Three provisions draw particular attention. First, starting with tax year 2013, the foreign financial institutions, foreign trusts, and foreign corporations are required to obtain and provide information from each of their account holders to determine if any account is American-owned. Foreign financial institutions must also comply with verification procedures and to report any U.S. accounts maintained by the institution on an annual basis. Then, any foreign financial institution that complies with the new verification and reporting standards would be subject to a 30 percent tax on income from U.S. financial assets held by the foreign institution. Where the owner of the account is a foreign government, an international organization, a foreign central bank, or any other class identified by the Treasury Department as posing a low risk of tax evasion, the withholding tax would not apply. Notice, the H.R. 4213’s requirements only apply if the aggregate value of the accounts in the foreign institutions exceeds $10,000. Hence, the basic FBAR rule that the owners of foreign financial accounts with the aggregate value of below $10,000 do not need to report the accounts still applies.
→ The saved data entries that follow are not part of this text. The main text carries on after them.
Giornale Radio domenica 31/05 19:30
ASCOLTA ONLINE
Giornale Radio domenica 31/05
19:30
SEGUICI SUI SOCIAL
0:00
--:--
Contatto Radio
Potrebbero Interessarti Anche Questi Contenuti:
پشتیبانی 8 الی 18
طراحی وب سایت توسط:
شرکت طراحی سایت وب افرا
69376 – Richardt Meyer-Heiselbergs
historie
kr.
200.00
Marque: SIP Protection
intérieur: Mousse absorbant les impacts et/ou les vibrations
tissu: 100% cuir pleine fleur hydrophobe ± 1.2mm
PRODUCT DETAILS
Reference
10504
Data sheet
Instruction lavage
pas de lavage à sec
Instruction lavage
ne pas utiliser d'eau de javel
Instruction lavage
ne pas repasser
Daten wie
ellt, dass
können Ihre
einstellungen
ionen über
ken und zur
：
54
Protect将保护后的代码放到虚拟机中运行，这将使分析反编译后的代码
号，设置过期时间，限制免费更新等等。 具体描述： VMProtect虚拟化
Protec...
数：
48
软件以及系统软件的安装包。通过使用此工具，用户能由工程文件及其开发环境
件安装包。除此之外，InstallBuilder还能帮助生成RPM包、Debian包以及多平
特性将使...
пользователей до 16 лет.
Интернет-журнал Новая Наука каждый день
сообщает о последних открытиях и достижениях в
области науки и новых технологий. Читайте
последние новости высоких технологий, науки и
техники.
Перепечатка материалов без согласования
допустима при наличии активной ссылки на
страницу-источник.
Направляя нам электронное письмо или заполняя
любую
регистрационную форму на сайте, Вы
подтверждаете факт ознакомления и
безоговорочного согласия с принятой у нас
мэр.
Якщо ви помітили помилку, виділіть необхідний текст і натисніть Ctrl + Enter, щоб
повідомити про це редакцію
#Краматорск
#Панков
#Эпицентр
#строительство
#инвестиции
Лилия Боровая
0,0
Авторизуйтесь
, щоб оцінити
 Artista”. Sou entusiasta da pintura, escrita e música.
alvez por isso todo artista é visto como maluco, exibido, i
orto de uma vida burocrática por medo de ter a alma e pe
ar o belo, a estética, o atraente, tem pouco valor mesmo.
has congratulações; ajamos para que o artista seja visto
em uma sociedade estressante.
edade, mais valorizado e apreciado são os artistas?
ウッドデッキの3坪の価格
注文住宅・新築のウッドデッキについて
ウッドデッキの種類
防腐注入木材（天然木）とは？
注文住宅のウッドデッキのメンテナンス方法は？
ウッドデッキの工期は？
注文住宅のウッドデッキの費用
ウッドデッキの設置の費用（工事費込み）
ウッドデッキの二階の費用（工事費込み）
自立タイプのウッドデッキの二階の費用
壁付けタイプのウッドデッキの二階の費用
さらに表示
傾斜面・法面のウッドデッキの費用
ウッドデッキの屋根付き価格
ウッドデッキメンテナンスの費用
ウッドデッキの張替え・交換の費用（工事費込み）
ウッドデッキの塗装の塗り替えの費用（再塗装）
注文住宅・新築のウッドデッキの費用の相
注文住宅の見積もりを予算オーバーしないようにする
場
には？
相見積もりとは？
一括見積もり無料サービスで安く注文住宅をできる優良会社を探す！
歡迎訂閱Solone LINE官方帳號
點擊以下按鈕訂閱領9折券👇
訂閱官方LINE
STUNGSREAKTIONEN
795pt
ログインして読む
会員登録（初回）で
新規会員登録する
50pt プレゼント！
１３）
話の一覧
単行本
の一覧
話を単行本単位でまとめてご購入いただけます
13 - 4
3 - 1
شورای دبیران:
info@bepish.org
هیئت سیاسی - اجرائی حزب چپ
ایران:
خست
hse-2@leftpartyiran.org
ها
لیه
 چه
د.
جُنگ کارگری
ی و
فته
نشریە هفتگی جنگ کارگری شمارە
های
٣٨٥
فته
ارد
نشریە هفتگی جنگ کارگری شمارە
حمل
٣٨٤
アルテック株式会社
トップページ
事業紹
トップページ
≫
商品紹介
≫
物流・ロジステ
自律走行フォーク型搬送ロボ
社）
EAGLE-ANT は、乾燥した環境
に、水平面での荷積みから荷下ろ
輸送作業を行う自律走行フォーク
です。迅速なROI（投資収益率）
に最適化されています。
Second, H.R. 4213 requires any U.S. taxpayer with a foreign financial asset exceeding $50,000 in value to report the asset with their tax return. The penalty for failure to report a foreign financial asset would be $10,000 and could possibly increase to as much as $50,000.
Third, additional annual reporting requirements (similar to other U.S. holders of foreign assets) are imposed on the shareholders of passive foreign investment companies and U.S. owners of foreign trusts. A U.S. taxpayer failing to report a foreign owned trust would pay the greater of $10,000 or 35 percent of the amount of the trust.
Finally, the Tax Extenders Act of 2009 increases the tax rate on so-called “carried interest” levied on investment partnerships by treating carried interest as normal income and taxing it at the standard income tax rate (currently 35 percent) rather than the capital gains rate (currently 15 percent). This measure would have a particular impact on most private equities and hedge funds (which operate as partnerships with a general partner managing the fund and contributing partners supplying the capital), because the managers of these funds generally receive two forms of compensation from the fund: a small percentage of the fund’s assets like a contributing partner, and a higher percentage of the fund’s annual earnings that only the fund’s manager receives (i.e. carried interest).
While most of the provisions of the H.R. 4213 are expected to pass the Senate, the “carried interest” provision might present a significant problem.